* Text under study:
Convert MRIO satellite rows

Here we discuss the possibilities for converting entries in MRIO satellite accounts (Extensions). The term convert is used very broadly here, it includes the following tasks:

  • renaming the index names of results/extensions

  • adjusting the numerical values of the data, e.g. for unit conversion

  • finding and extracting data based on indices across a table or an mrio(-extension). This can be system based on name and potentially constrained by sector/region or any other specification.

  • Aggregation/Summation of satellite accounts

  • Characterization of stressors to impact categories (with low performance, see the Notebook on stressor characterization for a faster method).

We will cover each of these points in the examples below. First we will go through the general setup describing the structure of the bridging/mapping table. We will then cover the application of the conversion function to a single, standalone table. There we will show how to rename the index/stressor names, do unit conversions, and then do global and regional characterizations. For the case of converting a full pymrio Extension, see the converting pymrio extensions section.

* What to work on:
[A] Please list every task that the text on converting MRIO satellite rows includes under the term "convert".
[B] According to the text on converting MRIO satellite rows, why would someone turn to the Notebook on stressor characterization when characterizing stressors to impact categories?
[C] Write the next part of the text on converting MRIO satellite rows, picking up after its final sentence.

* Material shown:

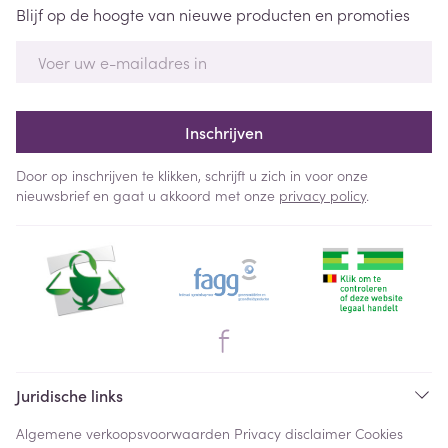
Blijf op de hoogte van nieuwe producten en promoties
E-mail adres
Inschrijven
Door op inschrijven te klikken, schrijft u zich in voor onze
nieuwsbrief en gaat u akkoord met onze
privacy policy
.
Juridische links
Algemene verkoopsvoorwaarden
Privacy disclaimer
Cookies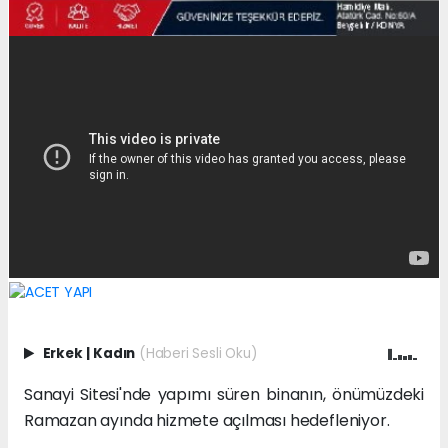
Erkek
|
Kadın
(Haberi Sesli Oku)
Sanayi Sitesi'nde yapımı süren binanın, önümüzdeki
Ramazan ayında hizmete açılması hedefleniyor.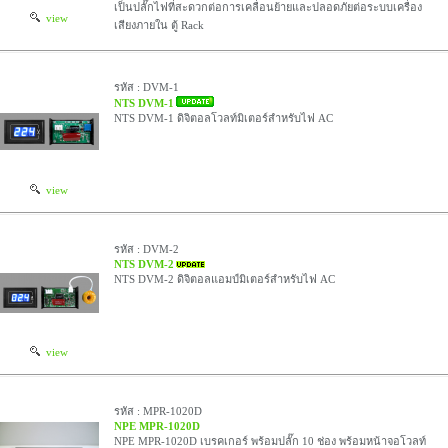
เป็นปลั๊กไฟที่สะดวกต่อการเคลื่อนย้ายและปลอดภัยต่อระบบเครื่อง
view
เสียงภายใน ตู้ Rack
รหัส : DVM-1
NTS DVM-1
NTS DVM-1 ดิจิตอลโวลท์มิเตอร์สำหรับไฟ AC
view
รหัส : DVM-2
NTS DVM-2
NTS DVM-2 ดิจิตอลแอมป์มิเตอร์สำหรับไฟ AC
view
รหัส : MPR-1020D
NPE MPR-1020D
NPE MPR-1020D เบรคเกอร์ พร้อมปลั๊ก 10 ช่อง พร้อมหน้าจอโวลท์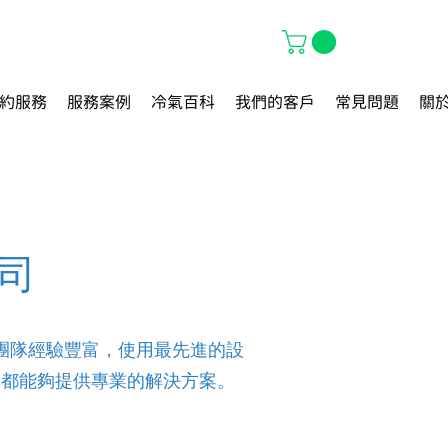
約服務
服務案例
冷氣百科
我們的客戶
常見問題
關
司
團隊經驗豐富，使用最先進的設
們都能夠提供專業的解決方案。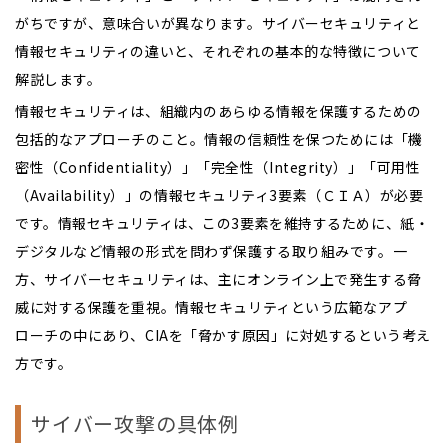
がちですが、意味合いが異なります。サイバーセキュリティと
情報セキュリティの違いと、それぞれの基本的な特徴について
解説します。
情報セキュリティは、組織内のあらゆる情報を保護するための
包括的なアプローチのこと。情報の信頼性を保つためには「機
密性（Confidentiality）」「完全性（Integrity）」「可用性
（Availability）」の情報セキュリティ3要素（ＣＩＡ）が必要
です。情報セキュリティは、この3要素を維持するために、紙・
デジタルなど情報の形式を問わず保護する取り組みです。一
方、サイバーセキュリティは、主にオンライン上で発生する脅
威に対する保護を重視。情報セキュリティという広範なアプ
ローチの中にあり、CIAを「脅かす原因」に対処するという考え
方です。
サイバー攻撃の具体例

* Responses by task:
[A]
- Renaming the index names of results/extensions
- Adjusting the numerical values of the data, e.g. for unit conversion
- Finding and extracting data based on indices across a table or an mrio(-extension)
- Aggregation/Summation of satellite accounts
- Characterization of stressors to impact categories

[B] The conversion approach in this text handles characterization of stressors to impact categories only with low performance. The Notebook on stressor characterization provides a faster method.

[C]
For the connected topics of Aggregation of MRIOs see the Aggregation page and for Characterization of Stressors see the Notebook on stressor characterization.

Basic setup

All conversion relies on a mapping table that maps (bridges) the index/columns of the source data to the indices of the target data.

This tables requires headers (columns) corresponding to the index.names and columns.names of the source data (constraining data) as well as bridge data which specify the new target index. The later are indicated by “NewIndex__OldIndex” - the important part are the two underscore in the column name. Another (optional) column named “factor” specifies the multiplication factor for the conversion. Finally, additional columns can be used to indicate units and other information. However, for the basic conversion this information will not be used. This becomes important later for the converting Pymrio extensions.

Constraining data columns can either specify columns or index. However, any constraining data to be bridged/mapped to a new name need to be in the index of the original data.

The first example below shows the simplest case of renaming a single table. This will make the concept of the mapping table clear.

Converting standalone tables

Renaming the index entries of a single table

Assume we have a small MRIO result table with the following structure:

[1]:
import pandas as pd

import pymrio

ghg_result = pd.DataFrame(
    columns=["Region1", "Region2", "Region3"],
    index=pd.MultiIndex.from_tuples(
        [
            ("Carbon Dioxide", "Air"),
            ("Methane", "air"),
        ]
    ),
    data=[[5, 6, 7], [0.5, 0.6, 0.7]],
)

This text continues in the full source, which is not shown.